Pour les Bleus, la poule paraît plus abordable au premier abord puisque la France affrontera l’Allemagne, la Grande-Bretagne et les Fidji. Néanmoins, les joueurs de Benoit Baby ont besoin de regagner de la confiance après trois derniers tournois peu aboutis (7ème à Perth, 6ème à Vancouver, 5ème à New York). Si Stephen Parez-Edo manque toujours à l’appel, les Français pourront s’appuyer sur Enahemo Artaud, l’un des leaders de jeu de ce groupe, de retour après sa convalescence. Particulièrement décisif la saison dernière, Grégoire Arfeuil rejoint également l’effectif, lui qui est actuellement en très grande forme avec Pau cette saison (18 matchs, 10 essais). Sa capacité à gagner les duels et à récupérer les ballons en l’air seront un atout majeur pour le groupe. Apparu pour la première fois à Cape Town en décembre, Diego Miranda aura lui aussi l’occasion de refouler la pelouse du circuit mondial et de briller à nouveau avec les Bleus du 7.
D’autant que la compétition sera rude ! Derrière, les Argentins poussent pour retrouver leur meilleur niveau. Les Pumas 7s se sont rassurés sur la tournée nord-américaine en terminant cinquièmes à Vancouver et troisièmes à New York. Après deux échecs si près du but, ils convoitent désormais ce titre plus que personne. Mal embarqués, les Espagnols ont tout de même réagi en rejoignant la finale à Vancouver, pour la première fois cette saison. Un sursaut d’orgueil avec Valladolid en ligne de mire ne serait pas si étonnant de leur part. En revanche, comme sur le tableau féminin, la Grande-Bretagne semble plus en difficulté, elle qui n’a jamais rejoint le dernier carré cette saison.

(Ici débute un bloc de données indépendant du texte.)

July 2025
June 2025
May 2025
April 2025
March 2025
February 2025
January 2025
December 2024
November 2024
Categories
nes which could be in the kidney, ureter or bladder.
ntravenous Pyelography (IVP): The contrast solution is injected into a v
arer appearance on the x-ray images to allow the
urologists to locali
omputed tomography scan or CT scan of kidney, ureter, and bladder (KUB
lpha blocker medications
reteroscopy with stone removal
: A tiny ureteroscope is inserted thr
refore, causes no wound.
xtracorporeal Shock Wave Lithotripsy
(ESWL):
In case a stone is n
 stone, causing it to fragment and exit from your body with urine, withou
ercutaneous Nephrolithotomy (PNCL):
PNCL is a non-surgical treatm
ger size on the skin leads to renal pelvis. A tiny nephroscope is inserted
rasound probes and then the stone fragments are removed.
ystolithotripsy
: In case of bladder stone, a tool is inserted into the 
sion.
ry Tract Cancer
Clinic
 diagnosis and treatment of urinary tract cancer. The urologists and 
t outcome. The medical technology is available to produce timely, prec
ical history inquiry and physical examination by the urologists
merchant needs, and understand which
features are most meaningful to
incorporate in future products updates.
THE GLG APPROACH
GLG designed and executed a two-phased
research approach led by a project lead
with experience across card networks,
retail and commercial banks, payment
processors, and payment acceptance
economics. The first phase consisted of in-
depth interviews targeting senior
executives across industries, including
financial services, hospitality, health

Les Britanniques sont donc également en danger et pourraient perdre leur place sur le circuit à l’issue des trois tournois. D’autant que de sérieux concurrents rejoignent l’aventure. En commençant par les États-Unis et le Kenya, deux nations historiques du circuit qui voudront réaffirmer leur place dans l’élite du rugby à 7 mondial. Tout comme l’Uruguay, qui alterne les montées et les descentes ces dernières années. Pour l’Allemagne en revanche, ce sera une occasion en or de rejoindre pour la première fois les équipes permanentes. Vainqueurs de la première étape du HSBC SVNS 2 à Nairobi, les Allemands ont affirmé leurs ambitions, eux qui viennent de disputer les deux derniers barrages sur les étapes finales. Une équipe en constante progression qui n’a jamais semblé aussi proche d’obtenir une place parmi le gratin du sevens international.